Reproduce the lines below word for word, from the very first line through the line containing "ପଦ୍ଧତିଦ୍ଵାରା", including both.

Input —
━━━━━━
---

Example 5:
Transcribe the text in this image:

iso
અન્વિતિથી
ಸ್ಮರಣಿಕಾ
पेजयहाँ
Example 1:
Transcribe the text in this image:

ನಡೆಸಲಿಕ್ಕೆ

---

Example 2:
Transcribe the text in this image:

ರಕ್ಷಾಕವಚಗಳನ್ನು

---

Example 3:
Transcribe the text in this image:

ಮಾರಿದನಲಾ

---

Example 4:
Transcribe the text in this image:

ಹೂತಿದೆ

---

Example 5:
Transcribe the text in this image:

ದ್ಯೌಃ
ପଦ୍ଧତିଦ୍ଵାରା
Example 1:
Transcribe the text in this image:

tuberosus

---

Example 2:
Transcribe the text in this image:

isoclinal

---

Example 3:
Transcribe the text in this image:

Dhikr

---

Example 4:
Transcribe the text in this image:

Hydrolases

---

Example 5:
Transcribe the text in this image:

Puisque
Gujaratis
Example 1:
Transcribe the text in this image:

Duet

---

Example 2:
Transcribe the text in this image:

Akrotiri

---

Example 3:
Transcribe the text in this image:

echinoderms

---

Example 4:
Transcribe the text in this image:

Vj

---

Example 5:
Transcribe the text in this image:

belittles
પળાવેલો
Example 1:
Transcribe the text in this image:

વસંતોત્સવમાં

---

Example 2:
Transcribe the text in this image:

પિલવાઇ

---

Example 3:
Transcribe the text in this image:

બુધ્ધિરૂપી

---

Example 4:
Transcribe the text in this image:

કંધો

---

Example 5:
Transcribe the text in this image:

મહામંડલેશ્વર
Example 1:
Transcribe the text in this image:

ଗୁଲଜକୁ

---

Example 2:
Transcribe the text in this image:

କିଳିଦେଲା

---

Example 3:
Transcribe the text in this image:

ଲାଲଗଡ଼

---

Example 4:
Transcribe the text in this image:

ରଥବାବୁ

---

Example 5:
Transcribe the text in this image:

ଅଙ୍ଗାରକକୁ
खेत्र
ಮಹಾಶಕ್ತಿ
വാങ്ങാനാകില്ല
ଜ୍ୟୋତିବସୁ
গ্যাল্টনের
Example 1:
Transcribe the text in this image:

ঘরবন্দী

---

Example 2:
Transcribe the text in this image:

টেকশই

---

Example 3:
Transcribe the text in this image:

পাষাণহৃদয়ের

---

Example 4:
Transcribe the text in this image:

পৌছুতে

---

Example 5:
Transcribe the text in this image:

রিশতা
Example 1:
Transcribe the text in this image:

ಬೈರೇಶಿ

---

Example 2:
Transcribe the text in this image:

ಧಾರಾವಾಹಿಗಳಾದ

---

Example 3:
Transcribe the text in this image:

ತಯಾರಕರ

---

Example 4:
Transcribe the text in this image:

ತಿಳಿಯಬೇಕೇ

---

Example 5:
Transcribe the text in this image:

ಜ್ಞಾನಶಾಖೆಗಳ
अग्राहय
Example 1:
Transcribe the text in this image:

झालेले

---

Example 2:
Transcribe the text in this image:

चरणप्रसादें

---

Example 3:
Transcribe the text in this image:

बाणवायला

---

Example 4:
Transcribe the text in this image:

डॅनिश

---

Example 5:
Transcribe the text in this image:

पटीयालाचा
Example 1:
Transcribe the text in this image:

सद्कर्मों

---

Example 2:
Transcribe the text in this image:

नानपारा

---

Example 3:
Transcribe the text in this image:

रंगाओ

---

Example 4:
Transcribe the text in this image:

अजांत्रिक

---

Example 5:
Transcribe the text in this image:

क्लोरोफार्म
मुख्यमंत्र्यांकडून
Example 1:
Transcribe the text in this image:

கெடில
━━━━━━
Solved exercise —
---

Example 5:
Transcribe the text in this image:

iso
અન્વિતિથી
ಸ್ಮರಣಿಕಾ
पेजयहाँ
Example 1:
Transcribe the text in this image:

ನಡೆಸಲಿಕ್ಕೆ

---

Example 2:
Transcribe the text in this image:

ರಕ್ಷಾಕವಚಗಳನ್ನು

---

Example 3:
Transcribe the text in this image:

ಮಾರಿದನಲಾ

---

Example 4:
Transcribe the text in this image:

ಹೂತಿದೆ

---

Example 5:
Transcribe the text in this image:

ದ್ಯೌಃ
ପଦ୍ଧତିଦ୍ଵାରା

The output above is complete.